Everyone likes a national film movement. Think Italian Neorealism or the French New Wave: They give critics, audiences and distributors an easy category to glom onto. But isn't there a difference between a country's capital and its boonies? Does a filmmaker working in Sao Paulo have anything to do with one in Brazil's northeast?
Toronto's City to City program -- now in its third year -- was established, in part, to answer those questions and zero in on the specific cinematic happenings occurring in urban film hotspots around the world.

"One of my peccadilloes is trying to figure out where national cinemas leave off and particular urban contexts click in," says City to City programmer Kate Lawrie Van de Ven.

This year's chosen metropolis, Buenos Aires, for example, is very different from the rest of Argentina, argues Van de Ven, and is itself multifaceted, defined by so many different levels and niches and communities and modes of production. "The sheer volume alone was a commanding fact in our decision."

If the so-called New Argentine Cinema -- established by such directors as Lucrecia Martel, Lisandro Alonso and Pablo Trapero -- may be the most identifiable source of cinema to spring from the country, Van de Ven sees a whole new generation of Buenos Aires-based filmmakers trying to go beyond that art-cinema label.

"One of the strong things that I saw was a willingness to go back to genre filmmaking," says Van De Ven, "but a very personal, largely irreverent, no-holds barred take to genre films."

Fest selections include "Pompeya," about a novice screenwriter hired to write a gangster movie, and "Vaquero," a dark comedy centered around a Buenos Aires actor who wants to land a role in a Hollywood Western.

"Pompeya" producer Jimena Monteoliva of Crudo Films says the city's up-and-coming filmmakers have arrived at a point where they want to differentiate themselves from the previous generation and make different and out-of-the-ordinary pics that are breaking with the established.

Pablo Udenio, an editor of the Argentine film journal Haciendo Cine, describes myriad styles from the emerging filmmakers, with a number of companies -- M&S, Sudestada, Habitacion 1520 -- balancing arthouse and more commercial projects, with the latter specifically meant to establish their legitimacy and garner "more acceptance, not only by audiences," he says, "but also by the Incaa" (Instituto Nacional de Cine y Artes Audiovisuales), which is Argentina's main film funding body.

But according to Rizoma Films' Hernan Musaluppi, a producer on City to City selection "A Mysterious World," Incaa funding is insufficient, and with no private or regional support, established companies need to seek money abroad.

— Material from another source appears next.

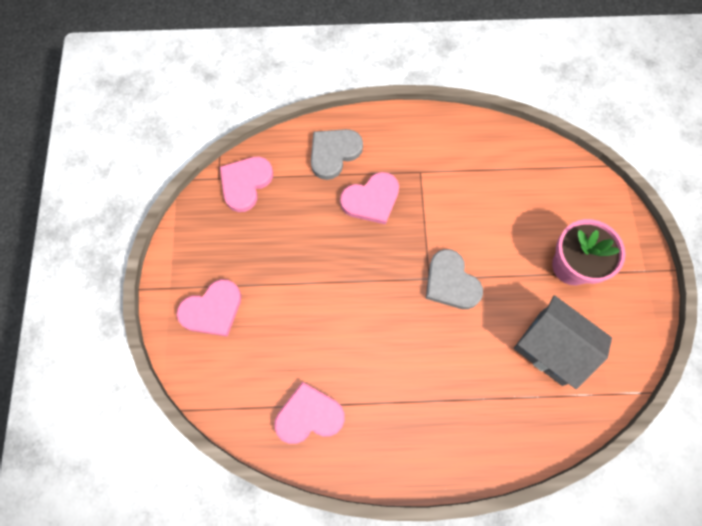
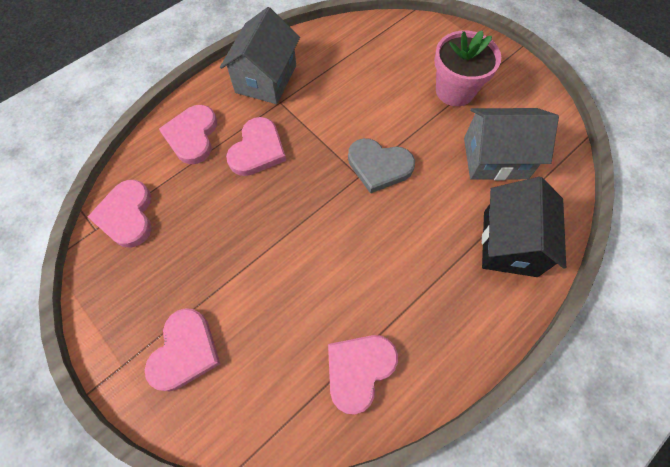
camera: 40 degrees left, 5 degrees down
(334, 153) = (192, 136): grey heart -> pink heart
(425, 143) = (266, 79): none -> grey house
(496, 421) = (509, 243): none -> black house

Despite this precarious economy for making movies, Buenos Aires' filmmakers are persevering, with low budgets, small crews, non-pro actors and digital shots with the Canon D7 camera.

Van de Ven describes what she calls a kind of "punk rock sensibility" to the place. "Buenos Aires is a rocker town," she says. "It's a very prominent cultural aesthetic and that seeps into the films, as well."

That punkish spirit -- as opposed a solid institutional or economic foundation -- may be the best explanation for the city's production output.

"Many of the filmmakers will admit that they don't quite know how they get the films made," Van de Ven says. "They say, 'We have no business getting a feature made in this fragile economy,' but somehow that doesn't stop them. There's this crazy optimism that fuels them. And I think that's key to the amount of production that's going on down there. They don't take no for an answer."

Monteoliva agrees. "There is a sense of possibility here that I don't think exists anywhere else. If you want to make a film, you just do it -- a good one or a bad one, but you do it."